Одним из таких хронотопов может, как ни странно, оказаться сама современность. На эту мысль наводит любопытное замечание, которое делает Дэвид Уир, завершая свою книгу о декадансе. В этом замечании можно увидеть не просто риторическую фигуру, но набросок культурологической концепции.
Модернисты, – говорит Уир, – сделали современность явлением прошлого. Склонность к экспериментам сейчас кажется старомодной, а авангард – имеющим ценность лишь для археолога культуры. Значит, все будущие усилия продвинуться вперед, по направлению к футуристическому состоянию, сделать что-то «новое» и т. д. будут восприниматься как регрессивные, ретроградные, попятные. Чем сейчас может быть прогресс, как не желанием отмотать время назад до того момента, когда еще можно было двигаться вперед?143
***
Картина Данте Габриэля Россетти, изображающая Джейн Бёрден, жену гениального дизайнера Уильяма Морриса и предмет страстной влюбленности Россетти, в образе Прозерпины, существовала, по крайней мере, в восьми вариантах, почти идентичных по композиции и различавшихся главным образом по колориту. Две или три версии картины были уничтожены самим художником, одна пропала при невыясненных обстоятельствах. Из того, что уцелело, доступны для обозрения два живописных полотна (в галерее Тейт и в Бирмингемском городском музее) и два графических листа.

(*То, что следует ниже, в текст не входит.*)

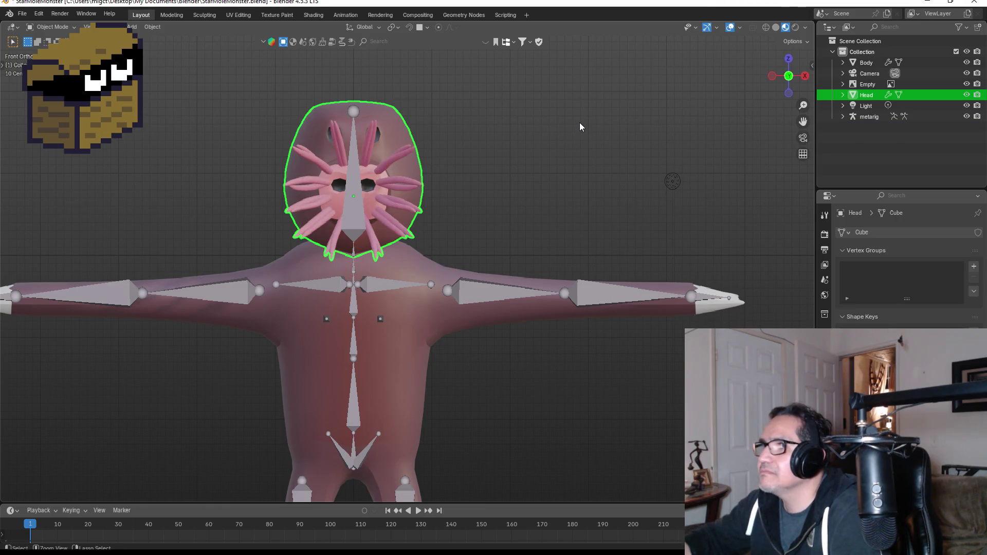
key(ctrl+z)
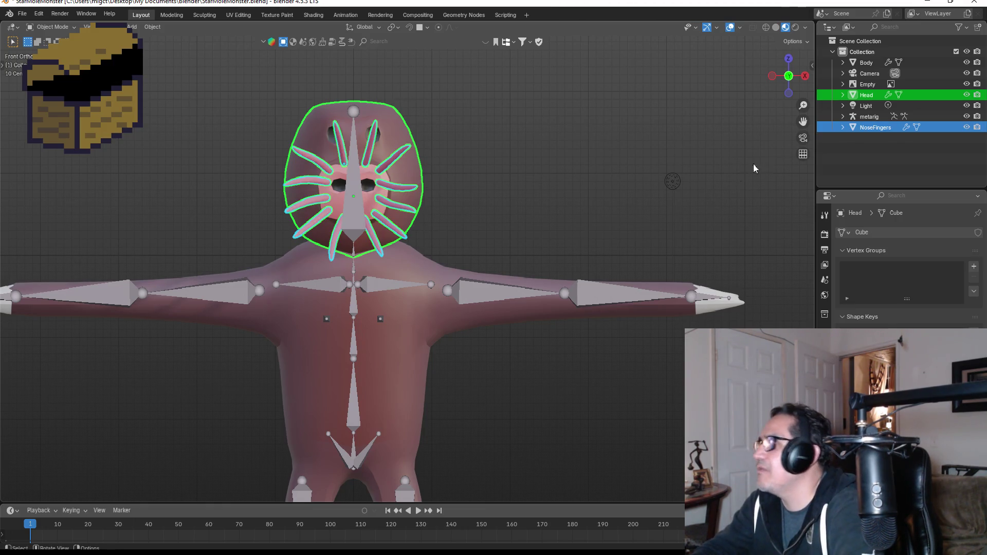
click(867, 96)
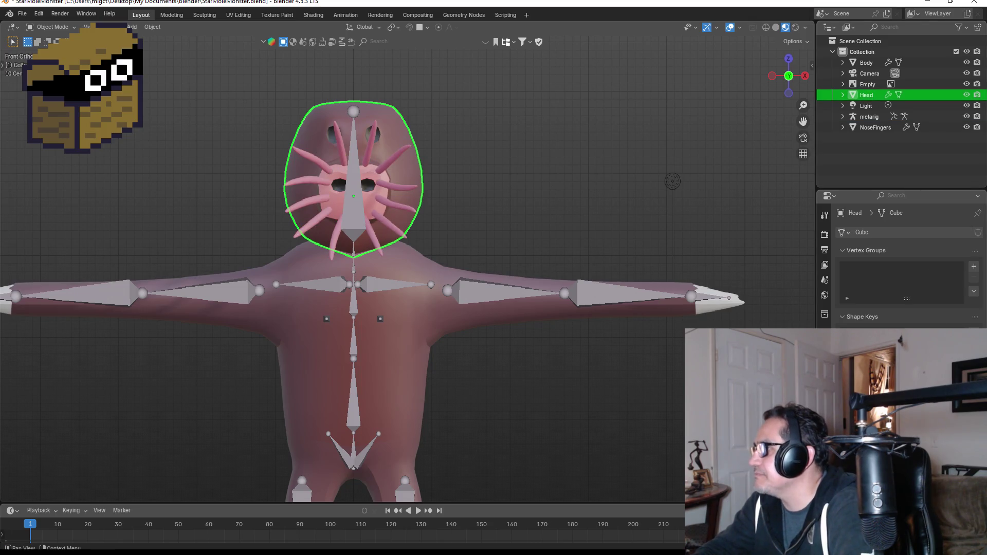
Apply the modifiers on the Head and Body meshes
click(825, 345)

То, что столь важная для Россетти работа существует не в одном экземпляре, – скорее правило, нежели исключение. Знаменитая картина «Beata Beatrix», посвященная трагически умершей жене Россетти, тоже неоднократно копировалась самим автором. Возможно, эту тягу к повторению (которую от Россетти унаследовал Бёрн-Джонс) можно объяснить как еще одно проявление меланхолии: к сюжету нужно возвращаться снова и снова, поскольку ни одно изображение не удается полностью. Ни одна из выпущенных стрел не попадает в цель, и нельзя даже сказать, движутся ли эти стрелы.